Fisheries Data Goes High-Tech in Tonga
By Alison Barrat and Steve Saul
Roughly one billion people around the world depend on fish from the sea for protein, this makes it vital to understand and manage fish stocks properly. Although there are many factors that affect fish populations, such as climate change, ocean acidification, and water pollution, catching fish for human consumption is the biggest stress on fish numbers. To ensure that we use our marine resources sustainably, while protecting fish populations and the coral reefs where they live, we need to understand and manage human behavior.

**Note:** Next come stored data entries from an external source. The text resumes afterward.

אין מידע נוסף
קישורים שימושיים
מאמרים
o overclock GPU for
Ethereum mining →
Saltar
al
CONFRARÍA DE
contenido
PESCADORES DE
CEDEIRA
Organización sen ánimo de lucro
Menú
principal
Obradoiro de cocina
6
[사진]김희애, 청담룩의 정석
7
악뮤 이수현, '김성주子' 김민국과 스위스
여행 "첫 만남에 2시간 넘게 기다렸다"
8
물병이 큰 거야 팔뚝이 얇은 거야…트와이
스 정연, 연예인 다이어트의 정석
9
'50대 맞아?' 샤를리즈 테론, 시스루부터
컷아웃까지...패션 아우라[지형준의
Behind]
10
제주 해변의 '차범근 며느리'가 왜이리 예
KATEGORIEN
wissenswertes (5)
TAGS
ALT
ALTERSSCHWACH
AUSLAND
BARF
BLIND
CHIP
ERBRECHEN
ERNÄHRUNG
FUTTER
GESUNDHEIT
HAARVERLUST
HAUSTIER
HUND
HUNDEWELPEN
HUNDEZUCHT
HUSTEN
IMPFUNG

After all, managing fish populations is really about managing the people who fish for them.
Over the past ten years Living Oceans Foundation fellow, Steve Saul, has focused his research on people’s dependence on reef fish and how coastal residents in coral reef areas, whose livelihoods are dependent on healthy fisheries, relate to one another.
Understanding Fisheries Data
Steve says ‘One of the ways that I have sought to understand and quantify how people relate to the marine environment is through modelling’. He recently built a spatially explicit model of the reef fish fishery on the West coast of Florida. ‘An important component of developing this model was to spend time with the fishermen and women to learn how they make decisions about when they fish and how they respond to management measures’ he states.

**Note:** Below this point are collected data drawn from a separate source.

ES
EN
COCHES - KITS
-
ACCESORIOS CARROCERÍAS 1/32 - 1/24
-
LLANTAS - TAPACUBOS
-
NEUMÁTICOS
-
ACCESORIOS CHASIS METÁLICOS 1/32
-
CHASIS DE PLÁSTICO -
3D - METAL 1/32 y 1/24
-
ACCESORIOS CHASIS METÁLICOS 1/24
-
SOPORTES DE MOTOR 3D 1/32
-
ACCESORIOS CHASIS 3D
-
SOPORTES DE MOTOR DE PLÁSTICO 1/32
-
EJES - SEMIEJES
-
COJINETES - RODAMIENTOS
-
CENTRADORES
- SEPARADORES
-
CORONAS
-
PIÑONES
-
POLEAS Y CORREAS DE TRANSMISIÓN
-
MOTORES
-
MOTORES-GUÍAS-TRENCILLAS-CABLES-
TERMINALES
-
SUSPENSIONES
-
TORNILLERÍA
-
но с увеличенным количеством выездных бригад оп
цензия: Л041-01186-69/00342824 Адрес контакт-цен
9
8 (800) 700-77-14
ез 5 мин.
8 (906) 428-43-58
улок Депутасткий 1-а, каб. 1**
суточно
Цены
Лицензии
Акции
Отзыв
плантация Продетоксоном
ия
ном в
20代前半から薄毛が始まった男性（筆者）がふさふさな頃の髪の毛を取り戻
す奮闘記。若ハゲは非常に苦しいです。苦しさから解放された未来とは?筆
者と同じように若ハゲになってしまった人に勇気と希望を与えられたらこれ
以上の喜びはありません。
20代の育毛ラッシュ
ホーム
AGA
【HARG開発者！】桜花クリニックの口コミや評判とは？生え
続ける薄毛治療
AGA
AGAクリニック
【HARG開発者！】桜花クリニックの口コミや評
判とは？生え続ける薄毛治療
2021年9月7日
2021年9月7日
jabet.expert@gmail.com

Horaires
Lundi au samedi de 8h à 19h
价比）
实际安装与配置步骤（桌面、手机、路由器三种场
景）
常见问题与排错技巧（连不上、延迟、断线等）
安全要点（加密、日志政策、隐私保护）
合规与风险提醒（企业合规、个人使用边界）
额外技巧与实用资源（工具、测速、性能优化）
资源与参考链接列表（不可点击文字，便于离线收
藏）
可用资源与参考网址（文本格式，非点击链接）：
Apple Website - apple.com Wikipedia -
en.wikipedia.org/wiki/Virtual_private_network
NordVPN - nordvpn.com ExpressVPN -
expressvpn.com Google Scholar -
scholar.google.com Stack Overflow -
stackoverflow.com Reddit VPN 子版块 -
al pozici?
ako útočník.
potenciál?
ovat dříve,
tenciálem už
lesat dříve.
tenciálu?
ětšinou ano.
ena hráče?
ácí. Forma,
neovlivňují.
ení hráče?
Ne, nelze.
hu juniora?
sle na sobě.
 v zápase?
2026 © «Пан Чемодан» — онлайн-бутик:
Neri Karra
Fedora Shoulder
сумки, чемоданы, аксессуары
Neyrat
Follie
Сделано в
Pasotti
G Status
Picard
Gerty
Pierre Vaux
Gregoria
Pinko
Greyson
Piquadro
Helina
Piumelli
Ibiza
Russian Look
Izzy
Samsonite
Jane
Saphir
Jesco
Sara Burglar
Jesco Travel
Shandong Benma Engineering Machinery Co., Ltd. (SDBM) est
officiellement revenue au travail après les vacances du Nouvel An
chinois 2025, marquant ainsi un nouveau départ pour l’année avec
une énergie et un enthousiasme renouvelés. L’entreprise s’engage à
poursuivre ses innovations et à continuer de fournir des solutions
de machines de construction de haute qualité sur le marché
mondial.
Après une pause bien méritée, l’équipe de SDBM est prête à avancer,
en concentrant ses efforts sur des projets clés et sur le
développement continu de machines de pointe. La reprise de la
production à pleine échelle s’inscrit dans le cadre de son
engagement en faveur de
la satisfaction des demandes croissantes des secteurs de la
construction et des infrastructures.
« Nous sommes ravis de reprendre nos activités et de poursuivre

To develop the model he combined the fisher survey data with US fishery management data on fish habitat, fish abundance, fish life cycle, and fishing catch and effort. The project was able to improve the evaluation of important grouper and snapper species by better understanding fisher decision making, and how this affects what fishers target and catch.
Understanding Fishing in Tonga
Now Steve and the Living Oceans Foundation are about to launch a similar project in Tonga. Many Tongans depend on subsistence farming and fishing for their livelihood, and eating reef fish is part of their daily diet. The Foundation’s Global Reef Expedition visited Tonga to survey coral reefs last year, and we are now returning to help willing local communities and the Tongan government implement fisheries related conservation measures. One of the ways we’ll do this is to develop a spatially explicit simulation model, similar to the one Steve developed on the West coast of Florida.
Managing Fishing Data
Steve explains ‘During our return visit we will be meeting with local fishers to learn about and collect data on how they fish, what gears they use, what they target, and what they consider when making fishing related decisions.’ This information will be critical in developing a simulation model. While Steve is developing the model he will meet with the local stakeholders to obtain their feedback and fine tune the model. He states, ‘Once we are satisfied that the simulation represents the basic human and biological dynamics of the fishery, the model will be used to explore different potential management measures.’ The model will help the Tongan community to evaluate and quantify the benefits and costs of potential different management measures. The hope is that the proposed work will help ensure environmental protection and food security for Tongan communities in the future.